**WHAT TO PRODUCE:**
Copy out only the span from the line with "your Wrap experience in" to the end of the data, both ends kept, word for word.

(Items listed in a dataset)
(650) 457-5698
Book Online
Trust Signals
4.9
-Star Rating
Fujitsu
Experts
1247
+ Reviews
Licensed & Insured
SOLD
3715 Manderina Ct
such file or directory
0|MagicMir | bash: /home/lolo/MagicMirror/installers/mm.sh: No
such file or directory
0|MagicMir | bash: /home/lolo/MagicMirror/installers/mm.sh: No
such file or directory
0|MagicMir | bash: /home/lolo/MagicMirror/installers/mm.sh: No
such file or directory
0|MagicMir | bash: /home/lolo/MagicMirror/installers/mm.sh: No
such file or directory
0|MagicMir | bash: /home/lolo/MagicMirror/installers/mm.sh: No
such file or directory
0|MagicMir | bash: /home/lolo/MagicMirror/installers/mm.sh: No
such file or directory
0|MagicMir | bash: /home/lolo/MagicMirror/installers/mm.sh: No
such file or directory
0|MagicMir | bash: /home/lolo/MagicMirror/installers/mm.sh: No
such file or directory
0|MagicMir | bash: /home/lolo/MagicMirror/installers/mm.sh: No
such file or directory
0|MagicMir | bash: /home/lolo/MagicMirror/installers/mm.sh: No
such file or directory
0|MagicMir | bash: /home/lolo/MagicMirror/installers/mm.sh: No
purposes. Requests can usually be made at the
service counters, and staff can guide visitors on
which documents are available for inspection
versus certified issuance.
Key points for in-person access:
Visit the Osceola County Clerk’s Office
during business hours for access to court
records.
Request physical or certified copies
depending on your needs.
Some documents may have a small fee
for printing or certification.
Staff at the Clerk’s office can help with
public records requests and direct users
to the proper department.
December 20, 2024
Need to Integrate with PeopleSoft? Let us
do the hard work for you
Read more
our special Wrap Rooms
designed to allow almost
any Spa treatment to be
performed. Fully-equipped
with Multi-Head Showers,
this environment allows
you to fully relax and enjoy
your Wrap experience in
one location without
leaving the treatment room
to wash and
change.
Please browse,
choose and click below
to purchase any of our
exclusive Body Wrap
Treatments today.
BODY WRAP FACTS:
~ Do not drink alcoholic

**EXERCISE RESPONSE:**
your Wrap experience in
one location without
leaving the treatment room
to wash and
change.
Please browse,
choose and click below
to purchase any of our
exclusive Body Wrap
Treatments today.
BODY WRAP FACTS:
~ Do not drink alcoholic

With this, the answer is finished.